Could you filter the data below down to the lines that hold the word "help"?

(Items listed in a dataset)
=== Section Start ===
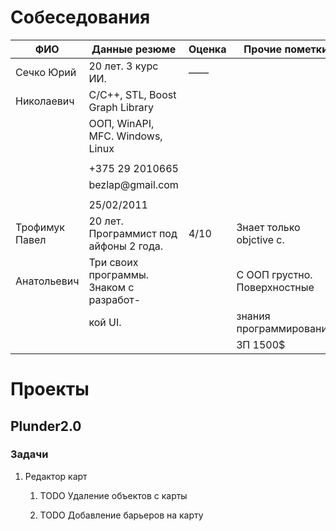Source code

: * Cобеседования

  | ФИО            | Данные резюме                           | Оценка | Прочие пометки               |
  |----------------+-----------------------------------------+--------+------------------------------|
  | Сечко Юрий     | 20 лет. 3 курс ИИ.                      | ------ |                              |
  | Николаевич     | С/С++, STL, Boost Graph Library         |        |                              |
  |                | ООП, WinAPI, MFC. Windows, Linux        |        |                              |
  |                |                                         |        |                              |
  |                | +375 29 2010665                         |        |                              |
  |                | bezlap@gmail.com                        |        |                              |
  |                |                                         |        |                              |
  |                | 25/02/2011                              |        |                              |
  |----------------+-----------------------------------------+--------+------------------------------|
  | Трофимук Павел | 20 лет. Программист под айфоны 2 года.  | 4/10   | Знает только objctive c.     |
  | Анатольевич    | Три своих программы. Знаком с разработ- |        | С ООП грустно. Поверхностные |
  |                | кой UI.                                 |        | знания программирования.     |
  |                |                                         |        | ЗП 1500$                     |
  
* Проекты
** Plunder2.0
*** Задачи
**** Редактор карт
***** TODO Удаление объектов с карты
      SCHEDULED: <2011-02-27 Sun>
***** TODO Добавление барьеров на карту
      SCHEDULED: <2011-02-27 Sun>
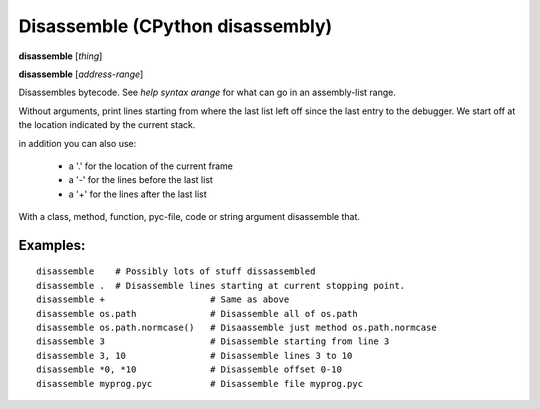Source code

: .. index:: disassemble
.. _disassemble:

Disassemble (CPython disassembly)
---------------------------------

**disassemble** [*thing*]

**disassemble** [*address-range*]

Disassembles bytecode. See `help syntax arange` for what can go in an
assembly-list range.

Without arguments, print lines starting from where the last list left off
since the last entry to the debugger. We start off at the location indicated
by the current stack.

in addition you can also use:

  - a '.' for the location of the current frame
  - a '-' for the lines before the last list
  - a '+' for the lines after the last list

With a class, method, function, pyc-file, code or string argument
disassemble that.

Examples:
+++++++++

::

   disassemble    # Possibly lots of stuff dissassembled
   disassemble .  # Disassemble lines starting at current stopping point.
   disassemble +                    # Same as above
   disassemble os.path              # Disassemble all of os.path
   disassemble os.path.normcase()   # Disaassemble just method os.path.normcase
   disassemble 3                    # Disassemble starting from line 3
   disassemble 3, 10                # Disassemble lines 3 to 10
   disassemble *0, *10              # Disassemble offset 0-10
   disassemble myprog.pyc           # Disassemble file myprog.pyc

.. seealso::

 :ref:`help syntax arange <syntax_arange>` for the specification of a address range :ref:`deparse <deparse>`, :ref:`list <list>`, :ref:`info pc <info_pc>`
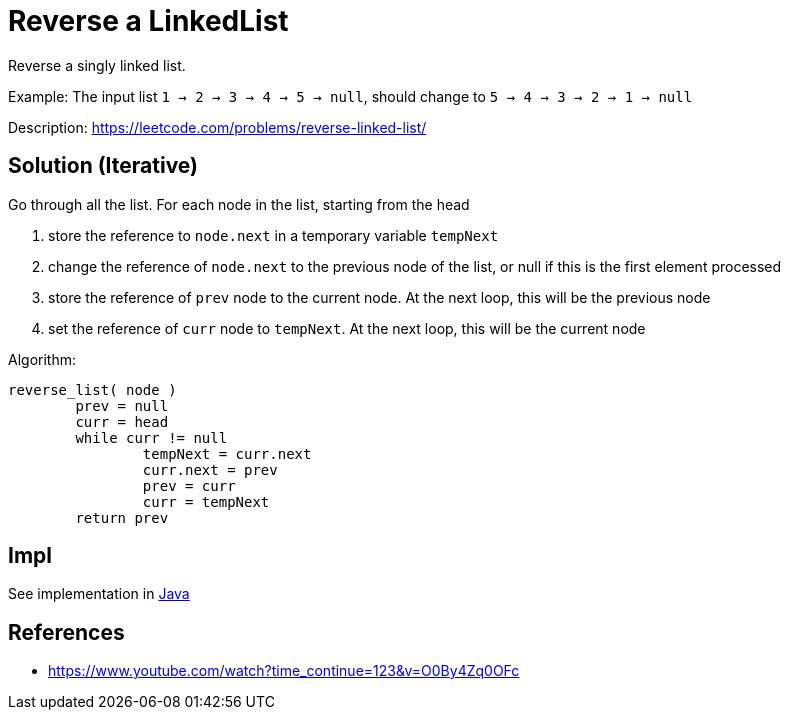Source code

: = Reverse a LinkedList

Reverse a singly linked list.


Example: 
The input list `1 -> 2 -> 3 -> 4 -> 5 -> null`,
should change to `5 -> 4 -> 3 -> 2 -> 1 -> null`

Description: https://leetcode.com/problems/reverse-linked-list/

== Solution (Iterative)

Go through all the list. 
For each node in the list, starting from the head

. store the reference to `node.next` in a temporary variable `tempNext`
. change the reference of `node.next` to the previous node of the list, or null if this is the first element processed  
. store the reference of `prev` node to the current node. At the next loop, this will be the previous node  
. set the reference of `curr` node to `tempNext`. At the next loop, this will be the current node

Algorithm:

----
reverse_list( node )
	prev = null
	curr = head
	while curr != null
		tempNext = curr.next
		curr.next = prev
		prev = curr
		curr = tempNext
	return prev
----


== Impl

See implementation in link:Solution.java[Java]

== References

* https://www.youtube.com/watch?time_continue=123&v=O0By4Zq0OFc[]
=== Section End ===
→ **Written answer**
Disassembles bytecode. See `help syntax arange` for what can go in an
 :ref:`help syntax arange <syntax_arange>` for the specification of a address range :ref:`deparse <deparse>`, :ref:`list <list>`, :ref:`info pc <info_pc>`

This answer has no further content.